Table of Contents

Method ImportText

Namespace
LMKit.Retrieval
Assembly
LM-Kit.NET.dll

ImportText(string, TextChunking, string, string, CancellationToken)

Imports text data into a specified DataSource object, creating a new or updating an existing Section entry.

public DataSource ImportText(string data, TextChunking textChunking, string dataSourceIdentifier, string sectionIdentifier = "default", CancellationToken cancellationToken = default)

Parameters

data string

The textual data to be imported. This data will be segmented into text partitions and added to a new Section within the specified DataSource object.

textChunking TextChunking

A TextChunking object specifying the text chunking strategy to be used by the engine.

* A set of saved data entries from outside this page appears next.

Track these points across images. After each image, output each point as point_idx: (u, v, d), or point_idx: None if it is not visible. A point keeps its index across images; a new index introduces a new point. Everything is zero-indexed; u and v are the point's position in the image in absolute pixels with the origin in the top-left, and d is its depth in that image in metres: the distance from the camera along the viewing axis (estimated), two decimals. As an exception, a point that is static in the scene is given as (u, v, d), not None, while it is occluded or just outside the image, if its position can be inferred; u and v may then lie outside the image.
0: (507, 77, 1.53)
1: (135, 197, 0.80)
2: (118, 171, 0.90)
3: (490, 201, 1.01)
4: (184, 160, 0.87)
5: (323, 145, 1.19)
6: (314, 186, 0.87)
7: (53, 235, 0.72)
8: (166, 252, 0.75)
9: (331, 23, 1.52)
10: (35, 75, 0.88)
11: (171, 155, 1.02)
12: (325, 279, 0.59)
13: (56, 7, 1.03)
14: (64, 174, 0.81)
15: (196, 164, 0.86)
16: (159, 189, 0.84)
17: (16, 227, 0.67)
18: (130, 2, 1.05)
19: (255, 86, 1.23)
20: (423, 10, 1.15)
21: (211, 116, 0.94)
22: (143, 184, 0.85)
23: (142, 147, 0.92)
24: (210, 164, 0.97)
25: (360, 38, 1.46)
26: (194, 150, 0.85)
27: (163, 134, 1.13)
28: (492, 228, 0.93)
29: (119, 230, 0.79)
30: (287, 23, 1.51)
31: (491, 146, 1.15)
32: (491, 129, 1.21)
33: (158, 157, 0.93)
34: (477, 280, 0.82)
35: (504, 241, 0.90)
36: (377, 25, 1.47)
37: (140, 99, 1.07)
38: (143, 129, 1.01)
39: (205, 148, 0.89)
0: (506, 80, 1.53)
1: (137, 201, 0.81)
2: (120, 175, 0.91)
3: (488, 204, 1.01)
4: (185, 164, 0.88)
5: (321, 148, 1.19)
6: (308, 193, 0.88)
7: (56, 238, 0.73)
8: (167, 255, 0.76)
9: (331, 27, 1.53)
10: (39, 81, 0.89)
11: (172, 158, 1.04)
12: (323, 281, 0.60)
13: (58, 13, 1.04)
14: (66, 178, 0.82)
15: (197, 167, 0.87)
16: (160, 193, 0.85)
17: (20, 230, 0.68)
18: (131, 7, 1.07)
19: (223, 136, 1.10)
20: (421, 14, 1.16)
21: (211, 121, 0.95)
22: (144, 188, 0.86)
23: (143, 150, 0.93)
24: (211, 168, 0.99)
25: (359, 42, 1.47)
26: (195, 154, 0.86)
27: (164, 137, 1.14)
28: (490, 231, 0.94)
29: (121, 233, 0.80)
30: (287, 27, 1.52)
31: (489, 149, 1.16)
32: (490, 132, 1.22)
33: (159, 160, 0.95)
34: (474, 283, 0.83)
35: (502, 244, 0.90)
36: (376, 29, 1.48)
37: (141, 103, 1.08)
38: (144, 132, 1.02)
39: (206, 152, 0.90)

dataSourceIdentifier string

The unique identifier for the DataSource. If this identifier matches an existing DataSource, the data is added to a new section within it. If no matching identifier is found, a new DataSource is created.

sectionIdentifier string

Optional. The identifier for the new Section within the DataSource where the data will be imported. The default value is 'default'.

cancellationToken CancellationToken

Optional. A CancellationToken that can be used to signal cancellation of the import operation.

Returns

DataSource

The DataSource object into which the data has been imported.

Remarks

The hierarchy of data structures is organized as follows: a DataSource contains a collection of Section objects, each of which can hold a collection of TextPartition instances.

Each import operation can target a new or existing data source, depending on whether the specified dataSourceIdentifier matches an existing DataSource element within the DataSources property.

If the import operation targets an existing data source that contains a section with the same identifier as dataSourceIdentifier, the imported text data will be appended to that Section. Otherwise, a new Section is created with the provided identifier.

Exceptions

ArgumentNullException

Thrown when either the 'data' or 'dataSourceIdentifier' parameter is null or empty.

OperationCanceledException

Thrown when the operation is cancelled based on the CancellationToken.

ImportText(IList<string>, TextChunking, string, IList<string>, CancellationToken)

Imports an array of text data into a specified DataSource object, dynamically creating new Section entries for each item in the array.
This method is ideal for importing multipage documents where each page is treated as a separate section.

public DataSource ImportText(IList<string> data, TextChunking textChunking, string dataSourceIdentifier, IList<string> sectionIdentifiers, CancellationToken cancellationToken = default)

Parameters

data IList<string>

The array of text strings to be imported. Each string can represent a page of a document.

textChunking TextChunking

A TextChunking object specifying the text chunking strategy to be used by the engine.

dataSourceIdentifier string

A unique identifier for the DataSource. If an existing DataSource matches this identifier, the new data is added within it; otherwise, a new DataSource is created.

sectionIdentifiers IList<string>

A list of identifiers for the new Sections to be created within the DataSource. Each identifier can correspond to a page of text from the 'data' array.

cancellationToken CancellationToken

Optional. A CancellationToken that can be used to cancel the import operation. Default is None, indicating no cancellation is requested.

Returns

DataSource

The updated or newly created DataSource object into which the data has been imported.

Remarks

This method facilitates structured import of text data by mapping each text entry in 'data' to a separate Section within the DataSource, allowing for organized data handling especially useful in scenarios like document processing where each document page is a distinct section.

If the specified 'dataSourceIdentifier' matches an existing DataSource, the method appends the new sections to it. If no match is found, a new DataSource is created. If a match is found for any 'sectionIdentifier' within an existing DataSource, the corresponding text data is appended to that section; otherwise, a new section is created for each identifier.

Exceptions

ArgumentNullException

Thrown if the 'data' or 'dataSourceIdentifier' is null or empty.

ArgumentOutOfRangeException

Thrown if 'sectionIdentifiers' contains more identifiers than there are pages of data, or if it contains duplicate identifiers.

OperationCanceledException

Thrown if the operation is cancelled due to a timeout, as indicated by the CancellationToken.